Selon l’ancien Président de la République sud-africaine, Thabo Mbeki, la société civile a un rôle majeur à jouer dans la lutte contre les flux financiers illicites.

Prenant la parole devant les médias à l’issue d’une réunion consultative de deux jours sur les flux financiers illicites en provenance d’Afrique, organisée à Maputo (Mozambique), M. Mbeki, qui préside le Groupe de haut niveau sur les flux financiers illicites (dix membres), a demandé une plus grande implication de la société civile dans la lutte contre les capitaux clandestins qui quittent l’Afrique. « Le rôle de la société civile n’a jamais été aussi important car l’Afrique est confrontée à l’un des plus graves problèmes économiques menaçant le développement du continent », a-t-il déclaré.

Pendant leur visite de deux jours, les membres du Groupe de haut niveau ont tenu des réunions séparées avec le Président Armando Guebuza, ainsi qu’avec de hauts-fonctionnaires gouvernementaux, des représentants d’entreprises publiques et des membres de la société civile.

Le Président Guebuza a salué le travail du Groupe de haut niveau, créé par la Commission économique pour l’Afrique et l’Union africaine et entré en fonction en février 2012, pour traiter le problème débilitant des flux financiers illicites, estimé à 50 milliards de dollars par an.

Parmi les préoccupations soulevées par les pouvoir publics et d’autres intervenants, la capacité de surveiller et de vérifier ce qu’un pays produit et exporte vers d’autres pays. « Les fonctionnaires s’appuient souvent sur ce que les entreprises déclarent comme quantité et valeur des produits exportés ou importés, il n’y a aucun mécanisme permettant de vérifier avec le pays de destination ou, dans le cas des importations, avec les pays d’origine, la quantité et la valeur des envois », a indiqué un agent d’une entreprise publique.

Les participants de la société civile ont demandé davantage de transparence et un meilleur accès aux informations détenues par les gouvernements, en particulier s’agissant de contrats conclus avec des sociétés étrangères et multinationales, qui représentent 60 % des flux financiers illicites mondiaux, imputables à des transactions commerciales sans justificatifs, à l’évasion fiscale, à de fausses déclarations, à la corruption, aux prix de transfert, au blanchiment de capitaux et à d’autres activités criminelles.

Les données actuelles montrent qu’entre 1970 et 2008, l’Afrique a perdu plus de 854 milliards de dollars en flux financiers illicites, soit en moyenne environ 22 milliards de dollars par an.

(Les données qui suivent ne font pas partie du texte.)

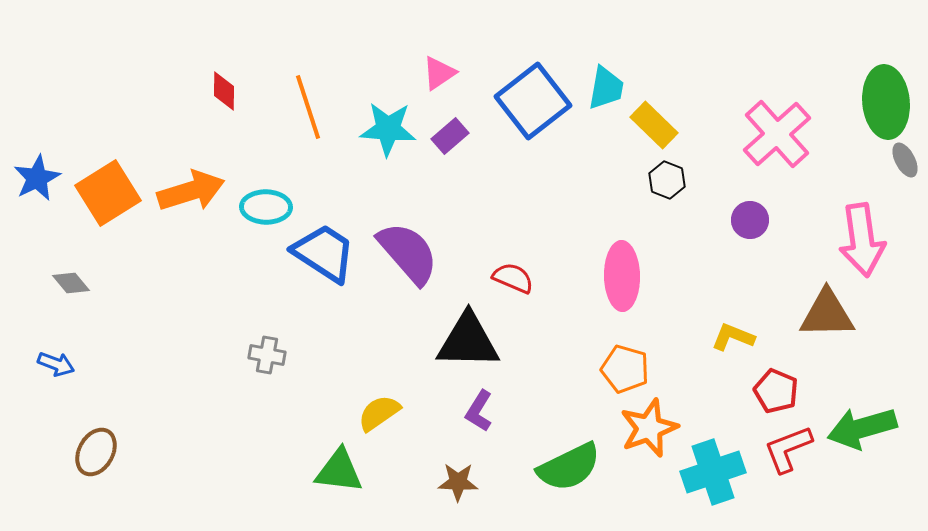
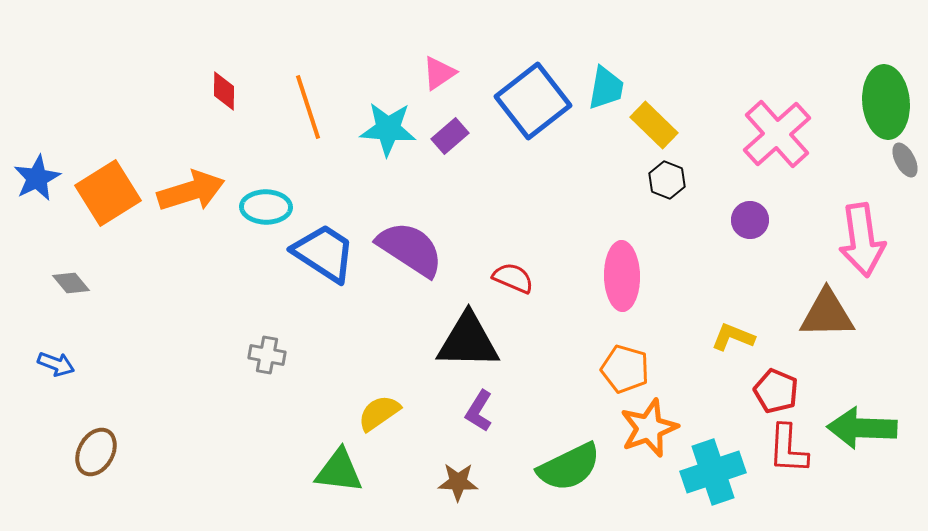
purple semicircle: moved 2 px right, 4 px up; rotated 16 degrees counterclockwise
green arrow: rotated 18 degrees clockwise
red L-shape: rotated 66 degrees counterclockwise
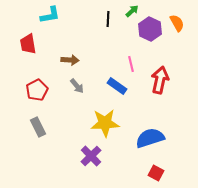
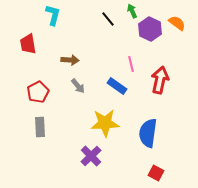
green arrow: rotated 72 degrees counterclockwise
cyan L-shape: moved 3 px right; rotated 65 degrees counterclockwise
black line: rotated 42 degrees counterclockwise
orange semicircle: rotated 24 degrees counterclockwise
gray arrow: moved 1 px right
red pentagon: moved 1 px right, 2 px down
gray rectangle: moved 2 px right; rotated 24 degrees clockwise
blue semicircle: moved 2 px left, 5 px up; rotated 64 degrees counterclockwise
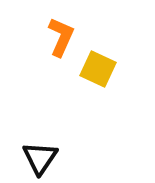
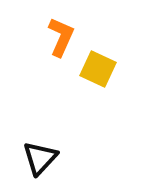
black triangle: rotated 9 degrees clockwise
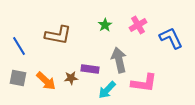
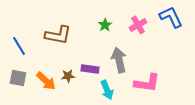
blue L-shape: moved 21 px up
brown star: moved 3 px left, 2 px up
pink L-shape: moved 3 px right
cyan arrow: rotated 66 degrees counterclockwise
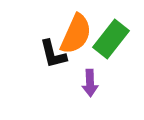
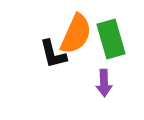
green rectangle: rotated 54 degrees counterclockwise
purple arrow: moved 14 px right
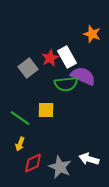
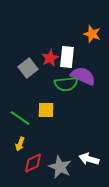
white rectangle: rotated 35 degrees clockwise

Ces sorties illicites de capitaux sont facilitées par une soixantaine de paradis fiscaux internationaux et par des juridictions dotées de lois sur le secret bancaire qui permettent de créer et d’exploiter des millions de sociétés déguisées, de sociétés écrans, de comptes fiduciaires anonymes et de fondations caritatives factices.

La réunion du Mozambique marque la fin prochaine des consultations menées à l’échelle du continent, notamment en Algérie, au Kenya, au Nigéria, en République démocratique du Congo, en Tunisie et en Zambie.

Des consultations sont aussi prévues en Afrique du Sud, en Europe et aux États-Unis, de même qu’une visite de suivi au Kenya, avant que le Groupe de haut niveau ne compile ses conclusions et recommandations, qui seront présentées à la Conférence des ministres en mars 2014.